Tuesday, September 25, 2012

More on Hornby



From Adrian Slywotzky's The Art of Profitability:
 

“Yes, the pyramid. Here’s how it works at Mattel. You sell a Barbie doll for $20 to $30. But imitators can come in below you. So you build a firewall. You develop a $10 Barbie to seal off that space. It’s barely profitable, but it prevents other companies from establishing a connection with your customers. And even girls who start with the $10 Barbie usually move on to buy accessories and other dolls that make them profitable for Mattel.

“But in order to achieve a real breakthrough, Mattel had to look in the other direction. Looking hard, they saw the opportunity for a $100 or $200 Barbie.”

Steve was dubious. “Would parents really give their six-year-old daughter a $200 doll to play with?”

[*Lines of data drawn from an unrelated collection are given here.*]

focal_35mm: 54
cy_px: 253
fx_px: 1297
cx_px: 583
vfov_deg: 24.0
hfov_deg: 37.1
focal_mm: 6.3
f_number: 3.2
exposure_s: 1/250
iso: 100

“Absolutely not, but that wasn’t what Mattel envisioned. Forget about the little girl. Instead, think about her mother. She played with Barbies twenty or thirty years ago. She remembers those dolls with incredible fondness. And now she has money to spend. Maybe Mom will buy a designer Barbie—finely crafted, exquisite. Not a toy but a collector’s item, like the china teapots or African sculptures or rare postage stamps that enthusiasts will pay a great deal to own. Providing enormous satisfaction to the customer and enormous margins to Mattel.”

“A great concept for a toy that Baby Boomers are nostalgic about,” Steve commented. “But how does it apply to other businesses?” 

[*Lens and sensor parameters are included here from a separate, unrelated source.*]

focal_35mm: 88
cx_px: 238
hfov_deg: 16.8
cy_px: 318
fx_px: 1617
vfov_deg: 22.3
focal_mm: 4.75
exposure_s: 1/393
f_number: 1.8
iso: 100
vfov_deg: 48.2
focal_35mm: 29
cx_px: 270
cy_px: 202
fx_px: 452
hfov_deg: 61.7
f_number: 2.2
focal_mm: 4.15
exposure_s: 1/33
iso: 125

“Here’s the real beauty in Mattel’s idea,” Zhao explained. “Suddenly, Barbie wasn’t a product any longer, but a system, a carefully crafted, coordinated, and integrated system. A firewall of defensive product at the bottom of the pyramid and powerful profit-generators at the top. Brilliant!” Zhao picked up his silver pen and drew. Four strokes, one long rectangle; then three smaller boxes, three strokes each.



Substitute Hornby for Mattel, model trains for Barbie dolls, and boys and men for girls and women. Collectors, fathers and sons, quality, and brand purity. Dig your moat at the low end, with entry level products priced for pocket money budgets, and earn your margins at the high end, with collectors pieces and extravagant models and sets that will appeal to the "father-son bonding" market. That's the business model as it could have been and should have been.

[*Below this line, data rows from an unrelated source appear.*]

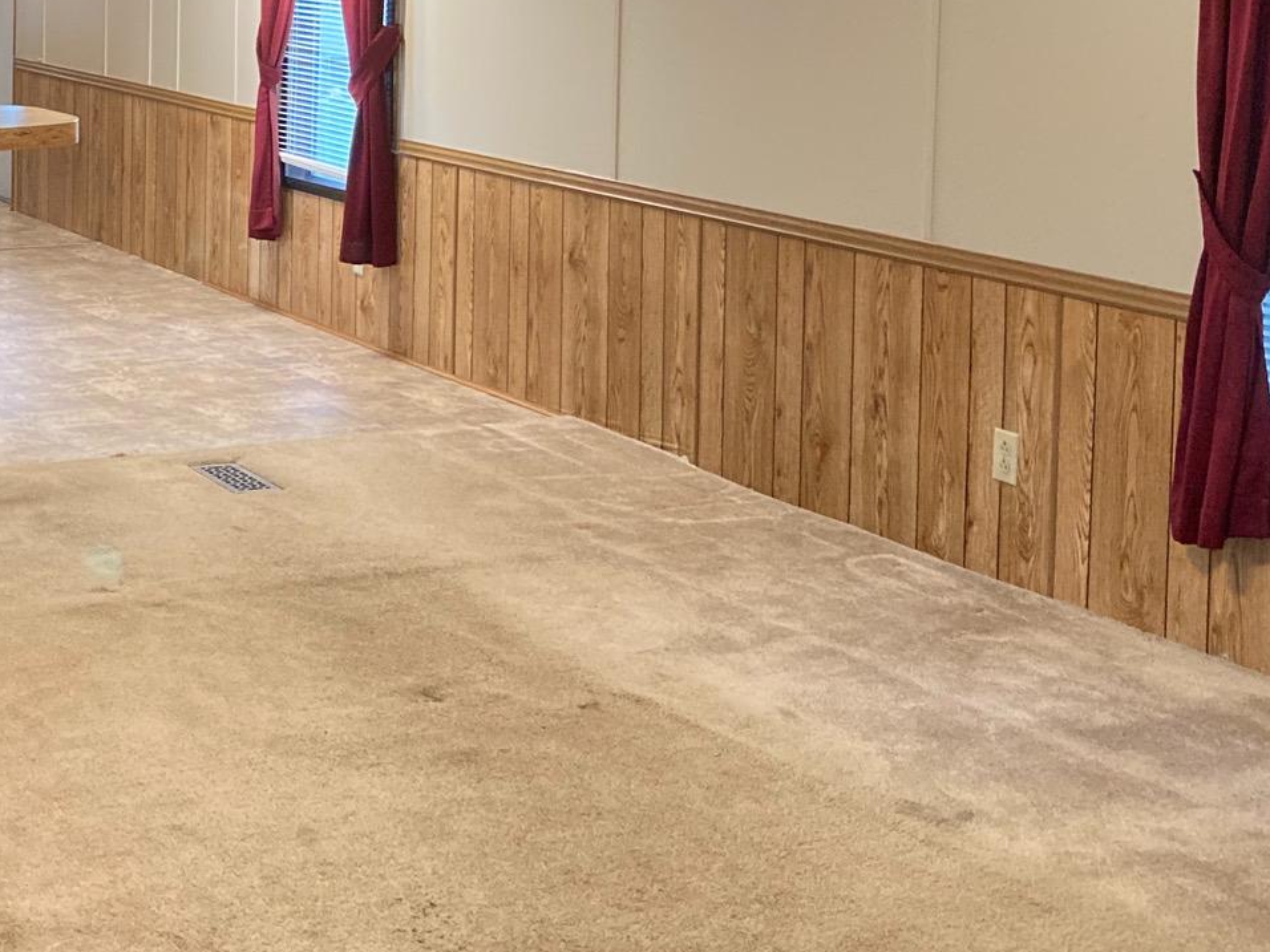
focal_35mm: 60
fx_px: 2201
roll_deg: -0.6
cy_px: 112
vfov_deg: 23.8
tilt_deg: -3.4
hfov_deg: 31.4
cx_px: 272
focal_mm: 3.99
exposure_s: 1/60
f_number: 1.8
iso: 320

Suppliers, video games, recessions -- these are nothing more than excuses.

If I were a private equity firm, I'd buy Hornby today at twice the price. But as a minority, outside shareholder, I wouldn't touch it.








3 comments:

  1. Passage from the book is a great illustration of the concept. Adding it to my Amazon wish list.

    ReplyDelete
  2. I'd be careful even if it was optimally managed.. In not too long, consumer 3D printing may be a death knell for firms that rely on selling small physical trinkets to enthusiasts at a high markup.